Répondre à ces deux impératifs suppose de faire ressortir les convergences des deux partenaires sur les questions stratégiques, qui constituent la matrice de leurs relations, et les décliner en lignes d’action concrètes: un partenariat qui renforce la dimension stratégique de la sécurité sanitaire, assure la souveraineté alimentaire, accélère les transitions écologique et énergétique, soutient la transformation numérique, appuie l’innovation, valorise le capital humain africain, contribue à une transformation structurelle de l’Afrique et à son insertion dans les chaînes de valeur mondiales et régionales, répond au défi de la mobilité et de la gestion des migrations, fait converger les visions sur les questions de la paix et de la sécurité dans le continent, promeut la bonne gouvernance et la démocratie.
Face à un «partenariat unilatéral» qui prévaut jusqu’à présent, fortement orienté vers les priorités européennes, il faudrait promouvoir un Partenariat qui assure une approche commune des priorités, une distribution des ressources en fonction de critères conjointement définis et une cogestion dans la mise en œuvre des décisions. Un partenariat entre des acteurs égaux exige de repenser les pratiques de coopération au développement de l’Union européenne comme de ses Etats membres en Afrique.
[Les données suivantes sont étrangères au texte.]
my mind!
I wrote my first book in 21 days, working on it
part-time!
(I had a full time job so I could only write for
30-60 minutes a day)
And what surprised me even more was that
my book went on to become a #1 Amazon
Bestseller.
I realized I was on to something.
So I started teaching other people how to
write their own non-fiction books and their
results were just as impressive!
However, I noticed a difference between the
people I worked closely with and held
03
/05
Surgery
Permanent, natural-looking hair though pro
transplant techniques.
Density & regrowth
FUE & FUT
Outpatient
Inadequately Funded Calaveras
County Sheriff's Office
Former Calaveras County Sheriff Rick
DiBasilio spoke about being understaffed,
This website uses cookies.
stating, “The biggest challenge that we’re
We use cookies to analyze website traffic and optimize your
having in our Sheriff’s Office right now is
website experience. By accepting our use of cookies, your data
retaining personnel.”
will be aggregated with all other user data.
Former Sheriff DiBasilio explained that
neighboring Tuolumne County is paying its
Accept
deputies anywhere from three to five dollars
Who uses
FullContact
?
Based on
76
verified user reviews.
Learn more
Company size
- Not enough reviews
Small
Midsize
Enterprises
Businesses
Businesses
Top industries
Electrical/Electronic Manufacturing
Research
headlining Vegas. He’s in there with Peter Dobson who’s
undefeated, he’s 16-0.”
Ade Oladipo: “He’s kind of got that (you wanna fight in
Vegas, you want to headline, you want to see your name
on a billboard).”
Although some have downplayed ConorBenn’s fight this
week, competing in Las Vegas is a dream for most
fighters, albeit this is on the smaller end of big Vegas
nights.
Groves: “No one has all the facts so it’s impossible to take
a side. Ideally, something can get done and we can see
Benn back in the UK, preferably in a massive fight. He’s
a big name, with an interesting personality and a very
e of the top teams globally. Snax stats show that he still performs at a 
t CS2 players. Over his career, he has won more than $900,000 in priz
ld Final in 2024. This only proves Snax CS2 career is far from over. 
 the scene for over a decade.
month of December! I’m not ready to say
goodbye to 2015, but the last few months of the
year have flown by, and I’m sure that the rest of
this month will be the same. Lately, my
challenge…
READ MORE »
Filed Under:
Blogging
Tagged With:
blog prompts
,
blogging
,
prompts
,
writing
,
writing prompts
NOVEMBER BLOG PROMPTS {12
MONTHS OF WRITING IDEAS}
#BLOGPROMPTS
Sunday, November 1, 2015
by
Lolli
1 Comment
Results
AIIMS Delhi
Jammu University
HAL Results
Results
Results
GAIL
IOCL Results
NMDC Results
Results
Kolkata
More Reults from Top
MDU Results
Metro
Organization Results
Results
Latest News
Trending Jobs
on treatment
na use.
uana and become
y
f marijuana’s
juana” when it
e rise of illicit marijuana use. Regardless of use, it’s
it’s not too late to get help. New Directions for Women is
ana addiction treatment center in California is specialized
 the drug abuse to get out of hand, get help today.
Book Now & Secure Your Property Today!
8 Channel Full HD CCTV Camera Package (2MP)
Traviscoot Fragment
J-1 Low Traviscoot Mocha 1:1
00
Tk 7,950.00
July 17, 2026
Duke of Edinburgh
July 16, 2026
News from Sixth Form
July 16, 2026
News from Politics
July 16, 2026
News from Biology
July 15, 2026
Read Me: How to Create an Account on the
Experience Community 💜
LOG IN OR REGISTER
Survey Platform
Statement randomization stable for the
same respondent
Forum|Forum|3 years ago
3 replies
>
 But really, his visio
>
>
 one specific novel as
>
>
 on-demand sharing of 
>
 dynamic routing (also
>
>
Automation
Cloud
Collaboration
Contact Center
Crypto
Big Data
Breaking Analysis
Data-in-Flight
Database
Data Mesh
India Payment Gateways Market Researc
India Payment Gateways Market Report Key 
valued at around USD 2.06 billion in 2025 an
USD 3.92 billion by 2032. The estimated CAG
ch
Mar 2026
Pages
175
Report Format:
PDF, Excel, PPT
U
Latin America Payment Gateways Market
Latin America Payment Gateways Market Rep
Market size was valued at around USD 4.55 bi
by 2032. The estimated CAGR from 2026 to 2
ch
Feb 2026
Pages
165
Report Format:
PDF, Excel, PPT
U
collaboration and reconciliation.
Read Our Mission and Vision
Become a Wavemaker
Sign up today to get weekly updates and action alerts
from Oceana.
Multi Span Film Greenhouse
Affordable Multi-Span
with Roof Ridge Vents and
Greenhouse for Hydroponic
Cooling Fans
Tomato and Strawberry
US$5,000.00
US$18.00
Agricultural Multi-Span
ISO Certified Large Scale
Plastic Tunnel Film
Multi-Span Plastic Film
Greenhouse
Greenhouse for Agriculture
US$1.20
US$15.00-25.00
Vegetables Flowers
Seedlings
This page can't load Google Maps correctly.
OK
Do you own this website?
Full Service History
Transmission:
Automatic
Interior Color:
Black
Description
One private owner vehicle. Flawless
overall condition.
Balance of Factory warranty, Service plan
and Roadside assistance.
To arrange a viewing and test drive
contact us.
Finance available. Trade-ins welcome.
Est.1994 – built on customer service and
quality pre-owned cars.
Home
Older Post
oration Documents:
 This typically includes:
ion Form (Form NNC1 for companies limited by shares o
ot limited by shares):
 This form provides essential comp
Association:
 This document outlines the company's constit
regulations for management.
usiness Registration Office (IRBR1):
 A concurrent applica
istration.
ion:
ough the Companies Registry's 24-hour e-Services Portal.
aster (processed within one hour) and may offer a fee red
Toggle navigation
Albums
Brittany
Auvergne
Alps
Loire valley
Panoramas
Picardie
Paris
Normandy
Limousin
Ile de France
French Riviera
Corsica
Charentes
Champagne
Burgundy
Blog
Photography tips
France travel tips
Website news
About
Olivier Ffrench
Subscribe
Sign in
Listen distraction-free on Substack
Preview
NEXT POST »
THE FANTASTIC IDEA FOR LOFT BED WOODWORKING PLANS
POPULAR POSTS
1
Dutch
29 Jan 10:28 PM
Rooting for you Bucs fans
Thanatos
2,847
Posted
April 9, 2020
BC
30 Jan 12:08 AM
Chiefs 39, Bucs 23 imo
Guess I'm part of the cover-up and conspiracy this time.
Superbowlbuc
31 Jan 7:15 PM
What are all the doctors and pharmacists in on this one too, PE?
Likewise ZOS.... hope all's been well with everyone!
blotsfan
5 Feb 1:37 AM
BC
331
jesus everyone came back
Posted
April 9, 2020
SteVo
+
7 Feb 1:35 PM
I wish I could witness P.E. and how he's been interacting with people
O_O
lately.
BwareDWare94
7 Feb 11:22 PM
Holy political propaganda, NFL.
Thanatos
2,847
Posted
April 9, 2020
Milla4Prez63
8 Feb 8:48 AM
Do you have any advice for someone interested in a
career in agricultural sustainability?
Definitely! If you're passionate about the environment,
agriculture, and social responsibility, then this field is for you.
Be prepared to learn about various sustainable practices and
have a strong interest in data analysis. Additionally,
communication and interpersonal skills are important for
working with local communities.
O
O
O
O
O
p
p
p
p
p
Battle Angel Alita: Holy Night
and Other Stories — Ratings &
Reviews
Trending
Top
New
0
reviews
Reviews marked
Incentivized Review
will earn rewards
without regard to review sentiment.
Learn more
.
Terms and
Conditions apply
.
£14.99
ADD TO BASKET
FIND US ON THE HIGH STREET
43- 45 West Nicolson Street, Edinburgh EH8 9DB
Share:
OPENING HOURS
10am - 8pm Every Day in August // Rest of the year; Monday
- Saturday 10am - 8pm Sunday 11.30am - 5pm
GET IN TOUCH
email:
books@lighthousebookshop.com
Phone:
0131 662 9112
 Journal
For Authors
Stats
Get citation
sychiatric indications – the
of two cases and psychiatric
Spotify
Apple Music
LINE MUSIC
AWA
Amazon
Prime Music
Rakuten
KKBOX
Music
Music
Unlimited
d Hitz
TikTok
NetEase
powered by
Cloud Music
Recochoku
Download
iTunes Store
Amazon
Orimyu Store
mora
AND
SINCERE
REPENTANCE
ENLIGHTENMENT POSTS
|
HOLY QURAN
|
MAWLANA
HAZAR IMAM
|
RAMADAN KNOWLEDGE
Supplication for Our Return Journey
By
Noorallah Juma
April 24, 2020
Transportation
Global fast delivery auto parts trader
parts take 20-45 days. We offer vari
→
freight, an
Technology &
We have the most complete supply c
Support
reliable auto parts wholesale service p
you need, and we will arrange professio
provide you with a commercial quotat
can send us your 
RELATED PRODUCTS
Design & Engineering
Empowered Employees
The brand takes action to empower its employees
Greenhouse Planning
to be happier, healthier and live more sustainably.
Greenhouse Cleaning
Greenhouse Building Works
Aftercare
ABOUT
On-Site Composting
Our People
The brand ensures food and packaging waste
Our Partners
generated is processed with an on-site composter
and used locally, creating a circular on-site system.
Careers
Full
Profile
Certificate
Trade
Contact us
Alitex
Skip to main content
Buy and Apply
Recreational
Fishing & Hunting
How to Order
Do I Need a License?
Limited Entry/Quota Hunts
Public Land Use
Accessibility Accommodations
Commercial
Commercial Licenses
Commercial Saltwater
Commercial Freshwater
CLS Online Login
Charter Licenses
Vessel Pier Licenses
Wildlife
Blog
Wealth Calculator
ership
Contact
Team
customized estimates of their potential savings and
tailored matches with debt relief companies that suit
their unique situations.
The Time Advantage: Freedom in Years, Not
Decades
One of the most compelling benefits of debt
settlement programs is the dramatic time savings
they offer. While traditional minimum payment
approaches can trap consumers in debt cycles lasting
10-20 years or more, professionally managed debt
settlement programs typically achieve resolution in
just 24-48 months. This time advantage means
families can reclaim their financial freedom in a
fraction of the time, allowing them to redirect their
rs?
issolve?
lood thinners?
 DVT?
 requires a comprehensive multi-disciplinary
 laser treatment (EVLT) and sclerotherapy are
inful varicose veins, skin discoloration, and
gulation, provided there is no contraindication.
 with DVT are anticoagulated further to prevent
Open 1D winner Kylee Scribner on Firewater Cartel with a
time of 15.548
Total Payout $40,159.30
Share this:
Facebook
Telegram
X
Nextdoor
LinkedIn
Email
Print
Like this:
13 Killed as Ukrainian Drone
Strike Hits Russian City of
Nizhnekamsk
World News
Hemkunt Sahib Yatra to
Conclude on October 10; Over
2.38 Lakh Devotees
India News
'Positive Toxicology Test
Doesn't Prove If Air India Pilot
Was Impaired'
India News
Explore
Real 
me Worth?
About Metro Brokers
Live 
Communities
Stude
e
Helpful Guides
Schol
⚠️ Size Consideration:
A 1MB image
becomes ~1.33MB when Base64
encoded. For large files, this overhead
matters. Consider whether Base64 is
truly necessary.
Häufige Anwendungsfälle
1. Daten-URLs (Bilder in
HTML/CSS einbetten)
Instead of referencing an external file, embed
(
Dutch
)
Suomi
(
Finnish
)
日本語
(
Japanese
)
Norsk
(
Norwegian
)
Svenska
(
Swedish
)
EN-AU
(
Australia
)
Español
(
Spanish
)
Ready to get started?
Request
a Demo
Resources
Dans cette perspective, donner du sens au concept du partenariat «entre acteurs égaux» présuppose de coupler le principe de coresponsabilité avec le principe de codécision.

Réformer les instruments
Pour assurer l’efficacité des domaines d’action et rénover, en conséquence, les relations entre les deux partenaires, il est crucial de réformer les instruments du partenariat, notamment dans deux domaines clés: le cadre institutionnel, avec la mise en œuvre des réformes de l’Union africaine et le redressement des dysfonctionnements des structures de coopération de la Commission européenne; une mobilisation adéquate et efficace des ressources financières et la mise en place d’instruments de financement innovants.
Dans cette perspective, l’approche traditionnelle de la coopération par projets, décidés, gérés et mis en œuvre par des acteurs européens, doit être remplacée par une approche basée sur la convergence des intérêts et pleinement alignée sur les politiques nationales et régionales. Un cadre de financement conséquent devrait être mis en œuvre. Il est possible d’y parvenir, en s’appuyant sur les initiatives proposées dans le cadre de l’Alliance Afrique-Europe pour un investissement et des emplois durables.